#### [Work required]
Repeat the entries without change, omitting the pictures.

········

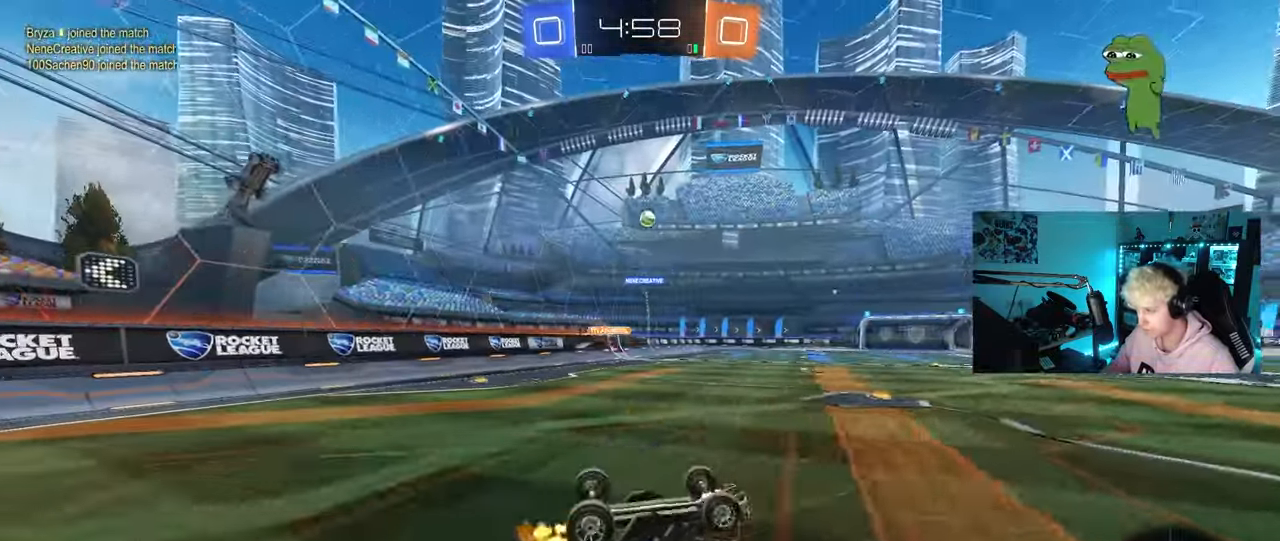
{"keys": ["d", "w"], "mouse": [], "mouse_move": "still", "events": [[150, "d", "down"], [250, "d", "up"], [433, "d", "down"], [433, "w", "down"]]}
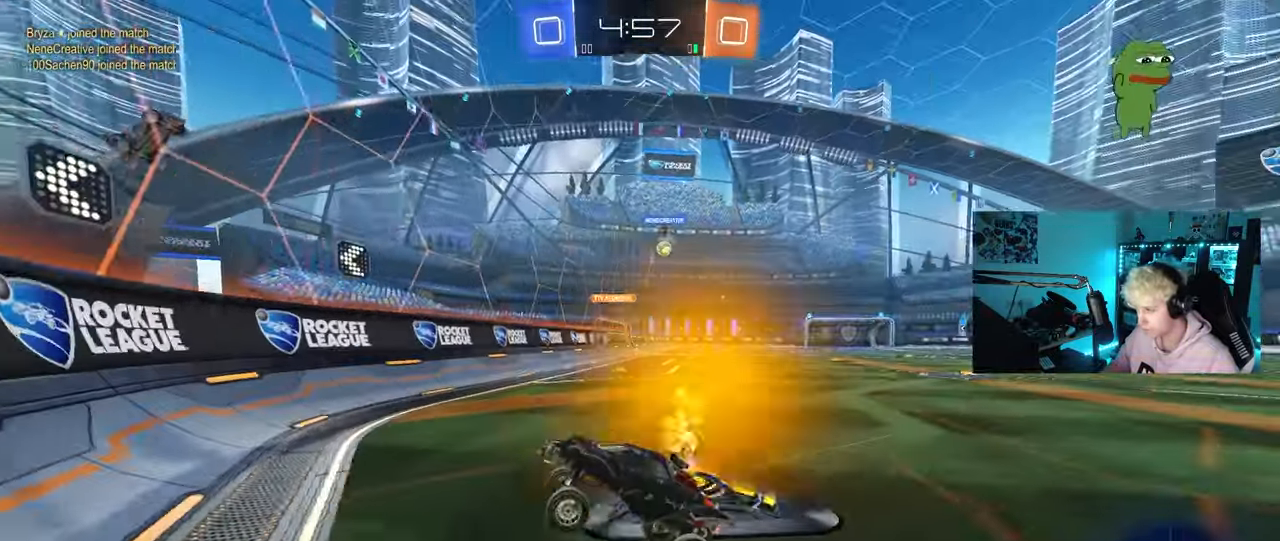
{"keys": ["d", "w"], "mouse": ["left"], "mouse_move": "still", "events": [[217, "shift", "down"], [400, "shift", "up"], [483, "mouse_left", "down"]]}
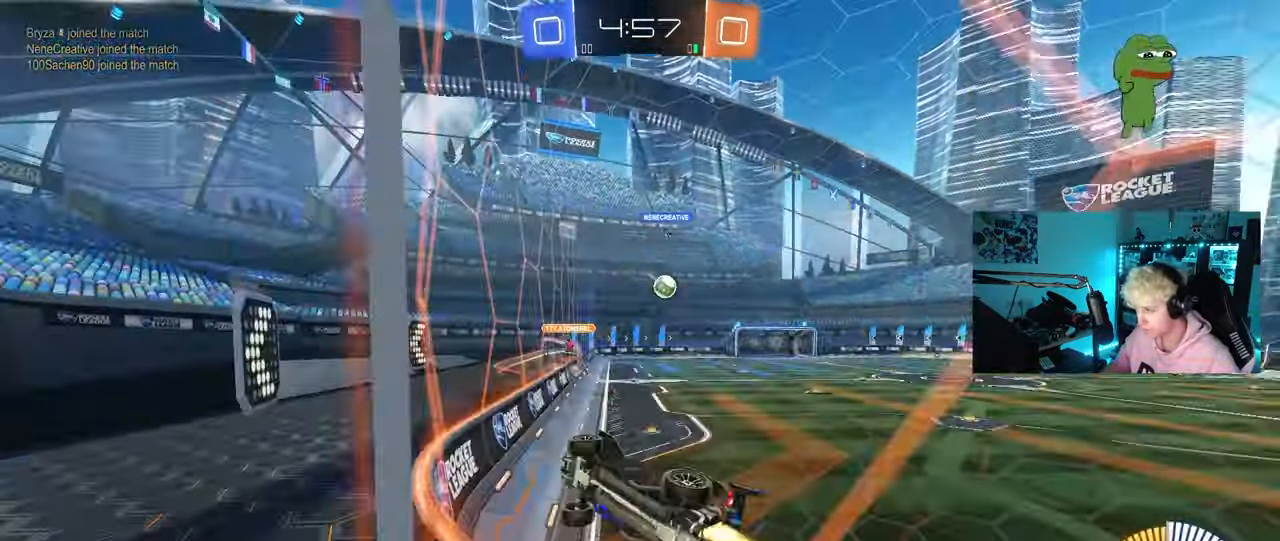
{"keys": ["d", "w"], "mouse": [], "mouse_move": "still", "events": [[33, "d", "up"], [83, "a", "down"], [183, "a", "up"], [217, "mouse_left", "up"], [367, "d", "down"]]}
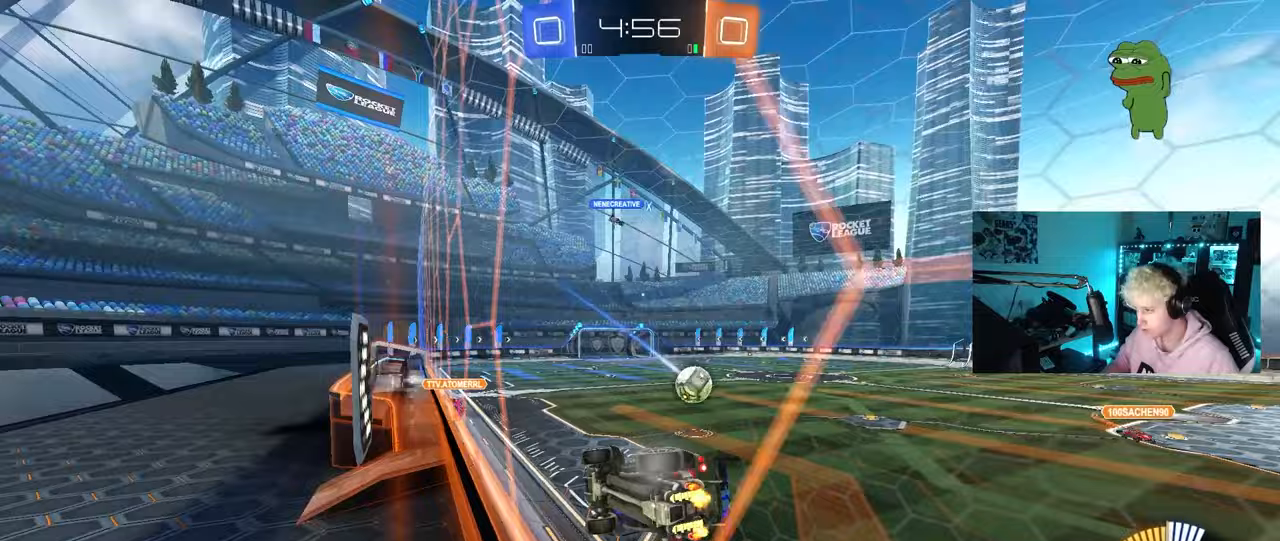
{"keys": ["w"], "mouse": [], "mouse_move": "still", "events": [[17, "d", "up"], [50, "a", "down"], [200, "a", "up"]]}
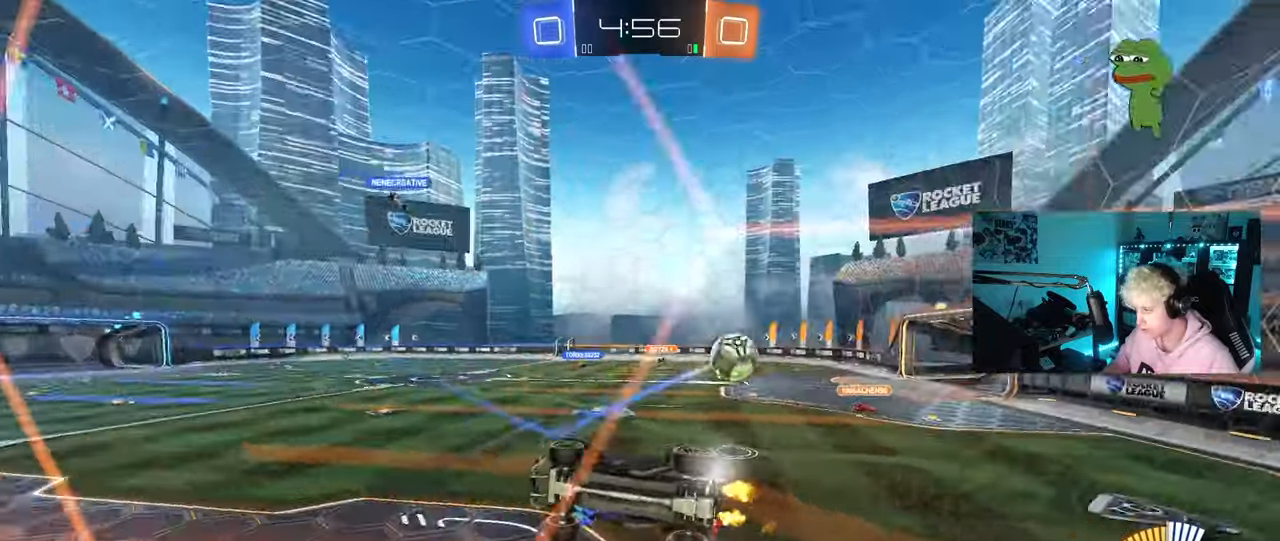
{"keys": ["a", "shift", "w"], "mouse": [], "mouse_move": "still", "events": [[400, "a", "down"], [400, "shift", "down"]]}
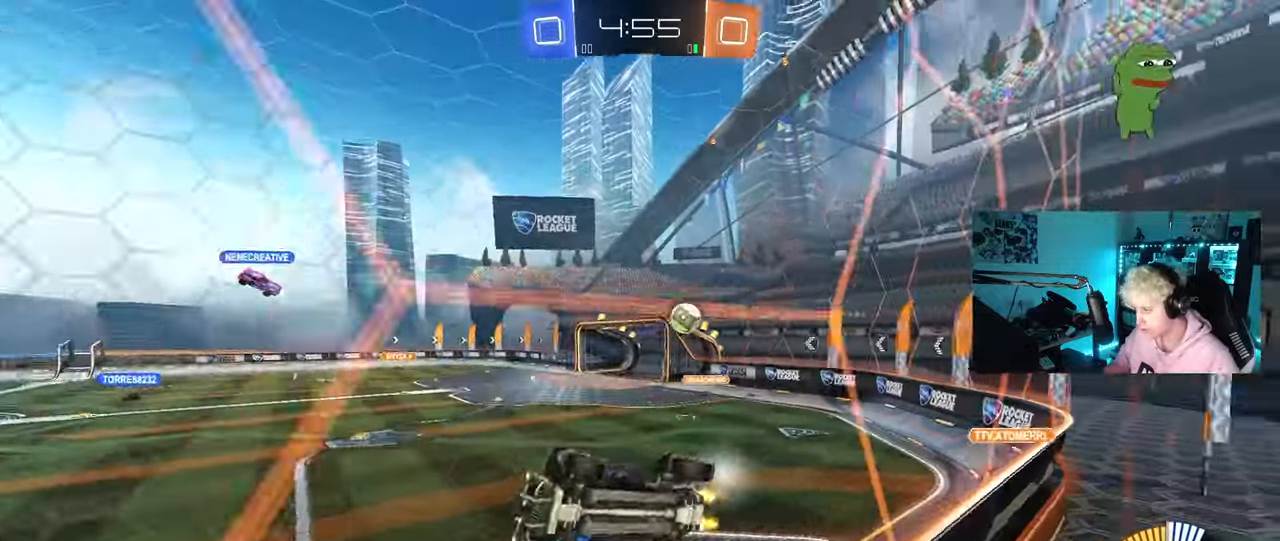
{"keys": ["a", "w"], "mouse": [], "mouse_move": "still", "events": [[133, "shift", "up"]]}
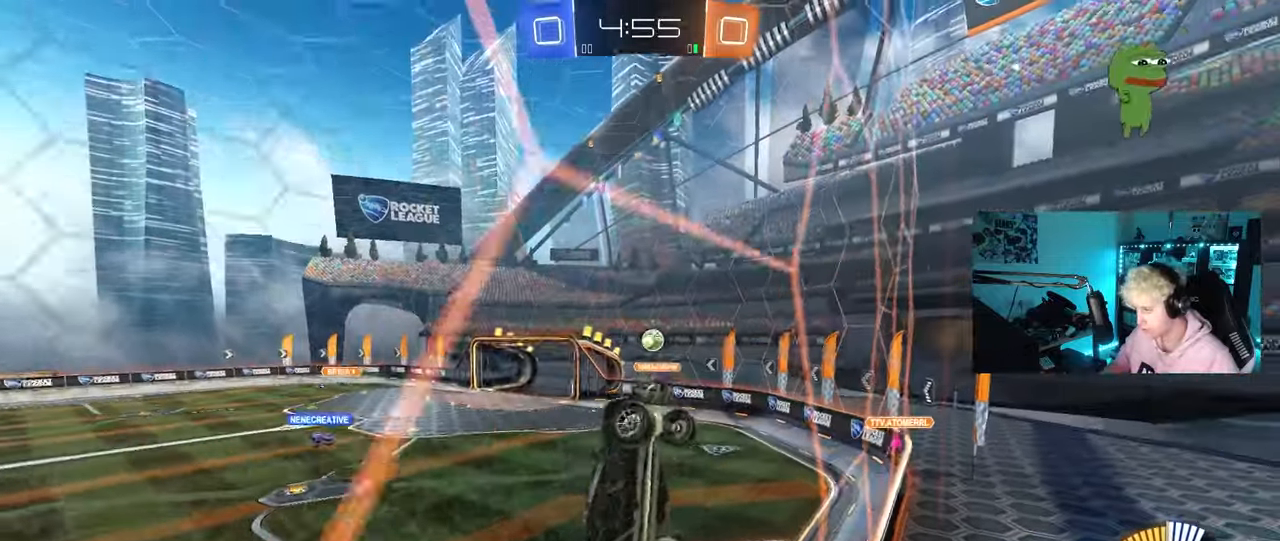
{"keys": ["d", "w"], "mouse": [], "mouse_move": "still", "events": [[17, "a", "up"], [150, "a", "down"], [233, "a", "up"], [383, "a", "down"], [433, "a", "up"], [483, "d", "down"]]}
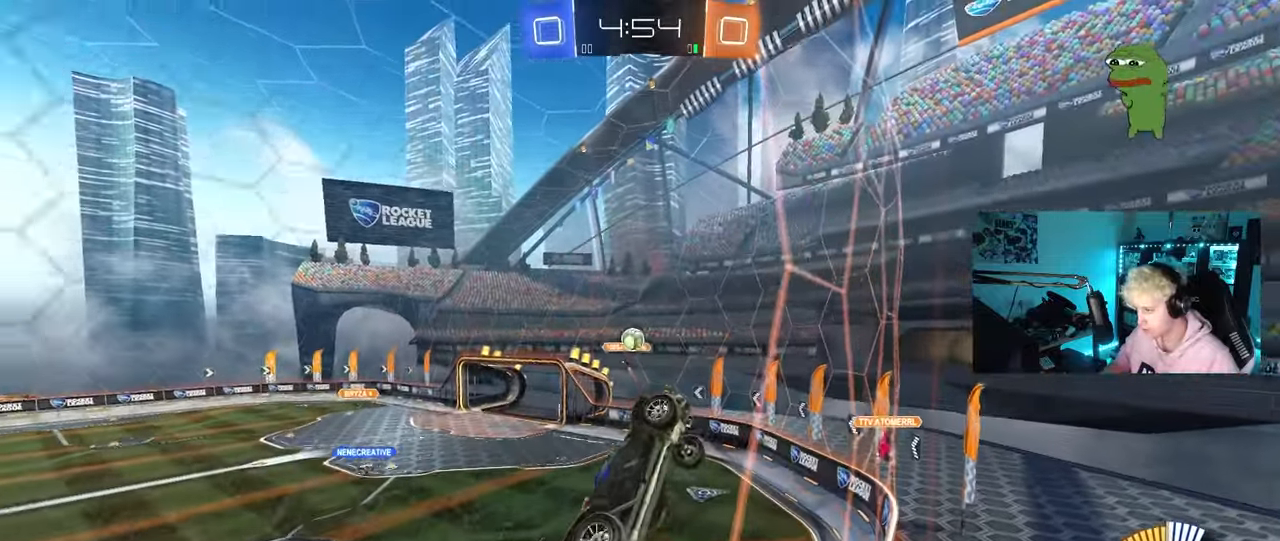
{"keys": ["a", "shift"], "mouse": ["left"], "mouse_move": "still", "events": [[67, "d", "up"], [67, "mouse_right", "down"], [117, "a", "down"], [117, "w", "up"], [167, "s", "down"], [217, "a", "up"], [217, "d", "down"], [250, "mouse_left", "down"], [300, "a", "down"], [350, "d", "up"], [350, "mouse_right", "up"], [350, "shift", "down"], [500, "s", "up"]]}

········

#### [Written answer]
{"keys": ["d", "w"], "mouse": [], "mouse_move": "still", "events": [[150, "d", "down"], [250, "d", "up"], [433, "d", "down"], [433, "w", "down"]]}
{"keys": ["d", "w"], "mouse": ["left"], "mouse_move": "still", "events": [[217, "shift", "down"], [400, "shift", "up"], [483, "mouse_left", "down"]]}
{"keys": ["d", "w"], "mouse": [], "mouse_move": "still", "events": [[33, "d", "up"], [83, "a", "down"], [183, "a", "up"], [217, "mouse_left", "up"], [367, "d", "down"]]}
{"keys": ["w"], "mouse": [], "mouse_move": "still", "events": [[17, "d", "up"], [50, "a", "down"], [200, "a", "up"]]}
{"keys": ["a", "shift", "w"], "mouse": [], "mouse_move": "still", "events": [[400, "a", "down"], [400, "shift", "down"]]}
{"keys": ["a", "w"], "mouse": [], "mouse_move": "still", "events": [[133, "shift", "up"]]}
{"keys": ["d", "w"], "mouse": [], "mouse_move": "still", "events": [[17, "a", "up"], [150, "a", "down"], [233, "a", "up"], [383, "a", "down"], [433, "a", "up"], [483, "d", "down"]]}
{"keys": ["a", "shift"], "mouse": ["left"], "mouse_move": "still", "events": [[67, "d", "up"], [67, "mouse_right", "down"], [117, "a", "down"], [117, "w", "up"], [167, "s", "down"], [217, "a", "up"], [217, "d", "down"], [250, "mouse_left", "down"], [300, "a", "down"], [350, "d", "up"], [350, "mouse_right", "up"], [350, "shift", "down"], [500, "s", "up"]]}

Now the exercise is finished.